Coupled with this problem is the stress on aquifers
stemming from private and municipal water use from wells and
agricultural irrigation drawn from deep wells. In some cases, water
is pumped out of the aquifers faster than it can be replenished from
rainfall, a factor complicated by last summer’s drought.
"People often think there is a never-ending
supply of groundwater," Hairston says. "However, if you’re
drilling more wells to provide this water to municipal drinking
water and irrigation systems, you’ve got to think about the
long-term effects – especially if it appears the groundwater isn’t
being recharged fast enough to replace what’s being taken
out."
In some cases, the distance from the water recharge
area (the point at which water is absorbed into and pumped from the
ground) and the aquifer is as far as 50, and even 100, miles. Since
water may flow only a few inches an hour, it may take months, even
years in some cases, before it reaches its final destination.
As a result, there often is a significant time delay
from the point at which rainfall soaks into the soil to the point
from which it is pumped from an aquifer.
Groundwater depletion is a far bigger concern in
south Alabama, where greater use is made of groundwater than in
north Alabama, which still depends primarily on surface water for
most of its industrial and municipal drinking water needs.
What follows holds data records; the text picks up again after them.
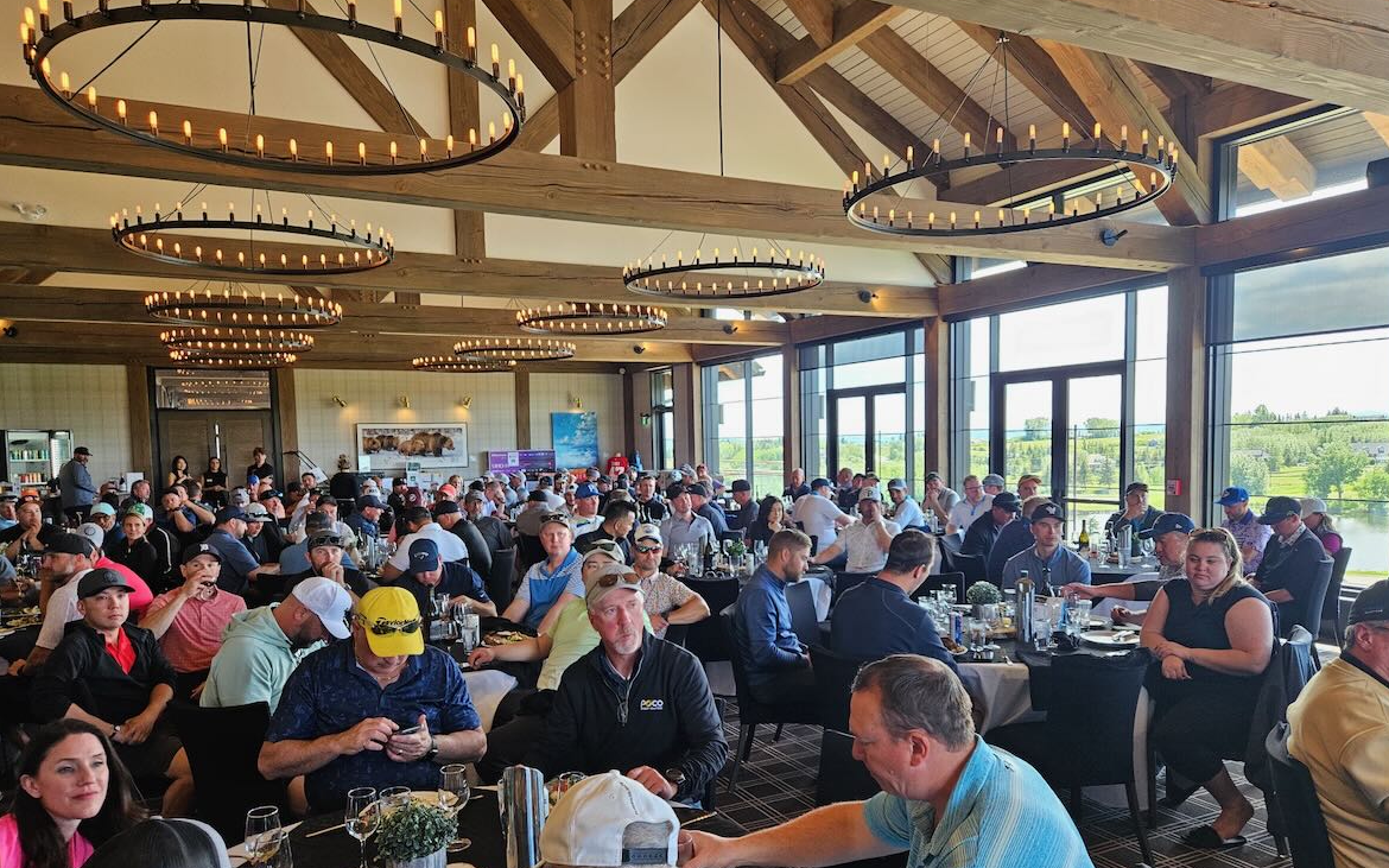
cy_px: 498
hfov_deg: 72.6
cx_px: 691
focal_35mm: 25
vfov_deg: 49.1
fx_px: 946
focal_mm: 5.4
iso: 125
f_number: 1.8
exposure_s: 1/180
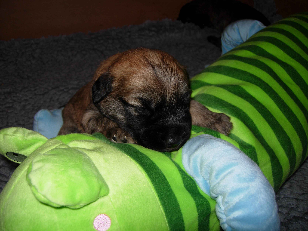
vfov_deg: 39.7
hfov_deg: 51.4
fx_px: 320
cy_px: 116
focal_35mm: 36
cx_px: 154
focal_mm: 7.5
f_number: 2.7
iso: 50
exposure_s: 1/45.2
The good news is that with the exception of
Louisiana and Florida, Alabama receives more annual rainfall than
any other state – roughly 55 inches. Also, compared with other
states,
Alabama enjoys substantial groundwater supplies,
despite the stress caused from last summer’s drought.
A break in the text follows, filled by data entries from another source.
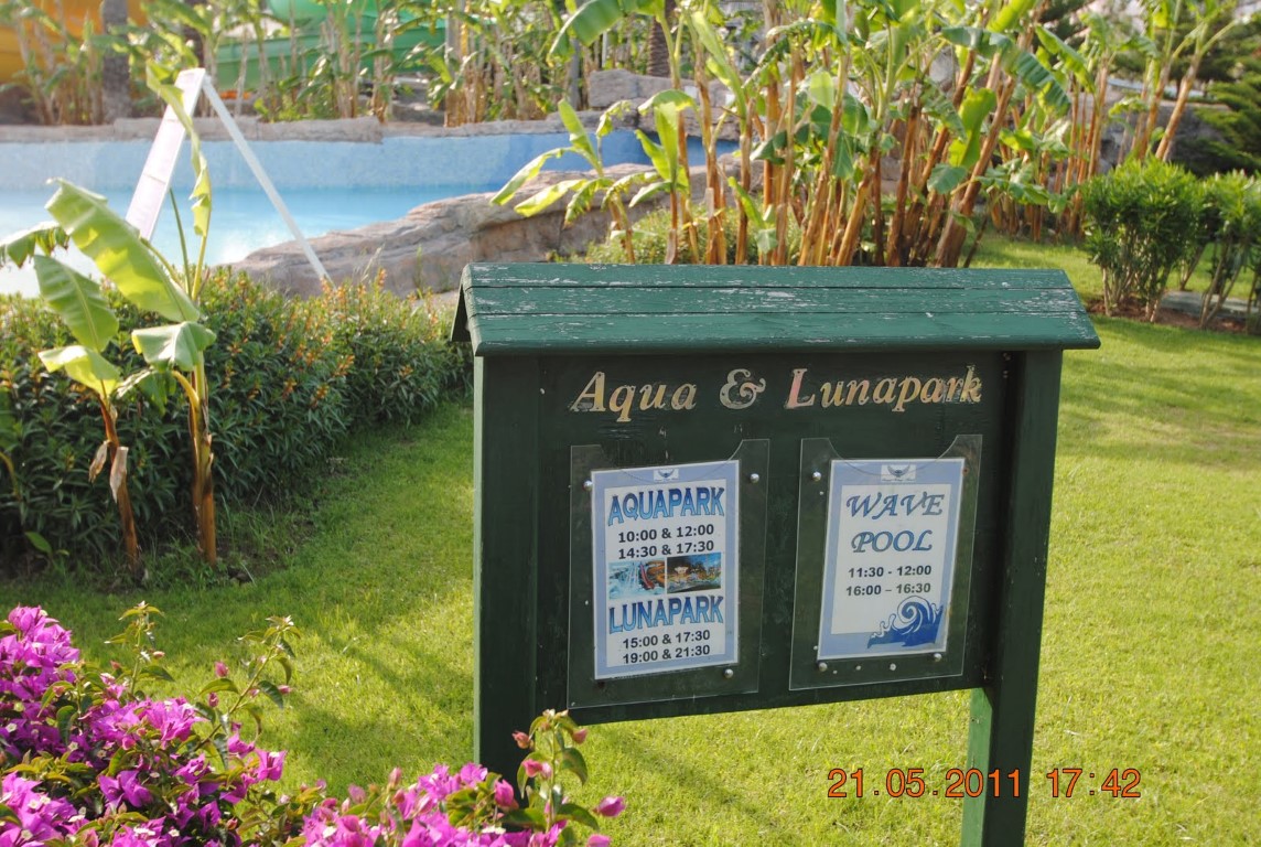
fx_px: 1264
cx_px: 630
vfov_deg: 37.0
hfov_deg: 53.0
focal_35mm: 36
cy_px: 424
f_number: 5.6
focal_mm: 24
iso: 160
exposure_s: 1/125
As long as towns and cities continue enacting
measures to conserve these resources, Hairston believes there will
be plenty of groundwater available for future needs.
A major focus of these measures undoubtedly will
involve limiting commercial and industrial development in areas
where primary aquifer recharge occurs.
"Whenever you’re removing natural vegetation
from recharge areas and replacing it with asphalt and concrete, you’re
potentially limiting the amount of rainwater that otherwise would
soak into the aquifer," Hairston says.
If groundwater isn’t a big enough concern,
expanding population growth, coupled with severe drought periods in
some regions of the state, is placing an ever bigger strain on
surface water supplies throughout most of the state.
Last year in Birmingham, for example, the almost
complete withdrawal of water from Lake Purdy and Inland Lake, due to
extended summer drought, left municipal planners scrambling to find
alternative drinking water resources.
One solution would have involved building a pipeline
to the Coosa River more than 30 miles away.
However, this proposal enraged Coosa area residents
because the water diverted from the river would have been emptied
into the Cahaba River after waste treatment and never returned to
the Coosa River.
The decision to divert water permanently out of the
Coosa River into another river would have amounted to what is known
as an "interbasin transfer," which has become one of the
most hotly debated water management issues in the world.
Birmingham’s water shortages underscores a major
conservation challenge many Alabamians and other people throughout
the world will face throughout the 21st century, he says.
More and more city planners will be forced to adopt
stringent conservation provisions in order to safeguard existing
surface water and groundwater resources.
One effective and relatively inexpensive solution
will be to build off-stream reservoirs near major rivers in order to
trap water during high-flow periods, Hairston says.
Once used, the water then can be treated and
returned to the stream for future use.